> [Passage provided]:
- - - - -
For this purpose, several algorithms that have been successfully employed for various tasks in computer vision were considered, all of which belong to the class of inpainting algorithms [3, 1, 7]. The first algorithm considered is the denoising autoencoder (DAE) which was first proposed for the purpose of better training deep neural networks on images in the pre- RELU 111RELU stands for Rectified Linear Unit which is the most common activation function of hidden layers in modern deep learning architectures. era of deep learning (see [4] and [13] for background). Several types of architectures of DAEs were tested, in order to achieve highest performance given the limited size of the data (see Sections 3.5 and 4).
Also considered in this paper are the total variation inpainting (TV) and the thin plate spline (TPS) algorithms. One important difference between these algorithms and DAE is that the former algorithms are calibrated in a point-in-time format. More precisely, DAE tries to learn the empirical features of the yield curves by training over historical observations, whereas both TV and TPS try to fill in the given sparse matrix using only the structure present in the matrix and without any knowledge of history.
It was observed that while the performance of three algorithms were about on par for uniform sparse yield matrices (see Section 4), for the cases of block sparsity, the DAE exhibits superior generalization properties.
The paper is organized as follows. In Section 2, the setup of the problem is explained. In Section 3 , a high level description of the DAE algorithm and various network architectures for DAEs is given. For the sake of completeness, the details of the TV and TPS algorithms are included. In Section 4, the details of the used data and algorithms implementation is presented. A summary of the experimental results is provided in Section 5.
- - - - -
> [What to produce]: Please repeat the passage about inpainting algorithms word for word, everything from "For this purpose, several" down to "3.5 and 4).". Work from the passage about inpainting algorithms and nothing else.

[Stored entries]
- - - - -
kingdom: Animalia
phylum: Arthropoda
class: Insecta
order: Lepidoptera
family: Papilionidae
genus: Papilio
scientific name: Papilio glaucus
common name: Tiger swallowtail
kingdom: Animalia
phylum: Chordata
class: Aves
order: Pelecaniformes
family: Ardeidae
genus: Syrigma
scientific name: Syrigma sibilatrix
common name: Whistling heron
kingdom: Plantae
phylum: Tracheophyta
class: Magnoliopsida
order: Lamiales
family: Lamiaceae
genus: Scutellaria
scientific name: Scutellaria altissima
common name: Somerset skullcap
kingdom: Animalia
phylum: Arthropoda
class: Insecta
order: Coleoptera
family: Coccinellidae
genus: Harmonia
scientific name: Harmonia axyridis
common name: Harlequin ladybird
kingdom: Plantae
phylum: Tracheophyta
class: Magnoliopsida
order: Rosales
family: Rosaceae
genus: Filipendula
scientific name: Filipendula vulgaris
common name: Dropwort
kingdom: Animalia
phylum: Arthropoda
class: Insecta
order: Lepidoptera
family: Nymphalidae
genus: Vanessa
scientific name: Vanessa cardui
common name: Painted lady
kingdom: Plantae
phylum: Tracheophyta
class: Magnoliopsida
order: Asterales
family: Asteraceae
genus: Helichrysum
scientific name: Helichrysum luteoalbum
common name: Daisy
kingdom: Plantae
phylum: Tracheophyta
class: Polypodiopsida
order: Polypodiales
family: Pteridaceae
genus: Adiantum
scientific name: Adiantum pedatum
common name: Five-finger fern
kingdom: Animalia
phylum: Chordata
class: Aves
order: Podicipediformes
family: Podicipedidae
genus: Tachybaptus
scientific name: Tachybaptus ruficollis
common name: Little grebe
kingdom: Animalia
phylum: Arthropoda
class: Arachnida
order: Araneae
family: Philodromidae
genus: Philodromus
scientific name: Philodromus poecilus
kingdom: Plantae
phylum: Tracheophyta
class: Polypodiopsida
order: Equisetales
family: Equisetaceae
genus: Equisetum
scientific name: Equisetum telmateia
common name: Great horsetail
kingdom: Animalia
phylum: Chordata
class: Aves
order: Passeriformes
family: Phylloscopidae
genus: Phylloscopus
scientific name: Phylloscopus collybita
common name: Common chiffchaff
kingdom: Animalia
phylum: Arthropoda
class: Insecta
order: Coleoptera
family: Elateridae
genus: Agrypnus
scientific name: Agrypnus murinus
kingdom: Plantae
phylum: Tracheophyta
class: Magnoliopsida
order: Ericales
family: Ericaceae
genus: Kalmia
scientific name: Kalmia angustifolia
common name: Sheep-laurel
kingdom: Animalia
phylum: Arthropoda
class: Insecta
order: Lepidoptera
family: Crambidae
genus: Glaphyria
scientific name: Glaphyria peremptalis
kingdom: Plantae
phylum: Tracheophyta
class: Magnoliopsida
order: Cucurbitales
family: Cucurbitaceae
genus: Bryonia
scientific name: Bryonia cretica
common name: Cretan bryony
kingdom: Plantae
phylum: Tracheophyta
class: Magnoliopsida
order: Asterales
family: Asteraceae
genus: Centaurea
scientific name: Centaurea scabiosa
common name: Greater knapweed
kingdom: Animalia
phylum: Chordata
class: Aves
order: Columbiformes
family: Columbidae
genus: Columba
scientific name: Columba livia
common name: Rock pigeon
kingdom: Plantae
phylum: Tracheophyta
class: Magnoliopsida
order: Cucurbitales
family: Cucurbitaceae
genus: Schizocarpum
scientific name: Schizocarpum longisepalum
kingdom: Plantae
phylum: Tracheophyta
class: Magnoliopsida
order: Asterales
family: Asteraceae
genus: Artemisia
- - - - -
> [Worked solution]:
For this purpose, several algorithms that have been successfully employed for various tasks in computer vision were considered, all of which belong to the class of inpainting algorithms [3, 1, 7]. The first algorithm considered is the denoising autoencoder (DAE) which was first proposed for the purpose of better training deep neural networks on images in the pre- RELU 111RELU stands for Rectified Linear Unit which is the most common activation function of hidden layers in modern deep learning architectures. era of deep learning (see [4] and [13] for background). Several types of architectures of DAEs were tested, in order to achieve highest performance given the limited size of the data (see Sections 3.5 and 4).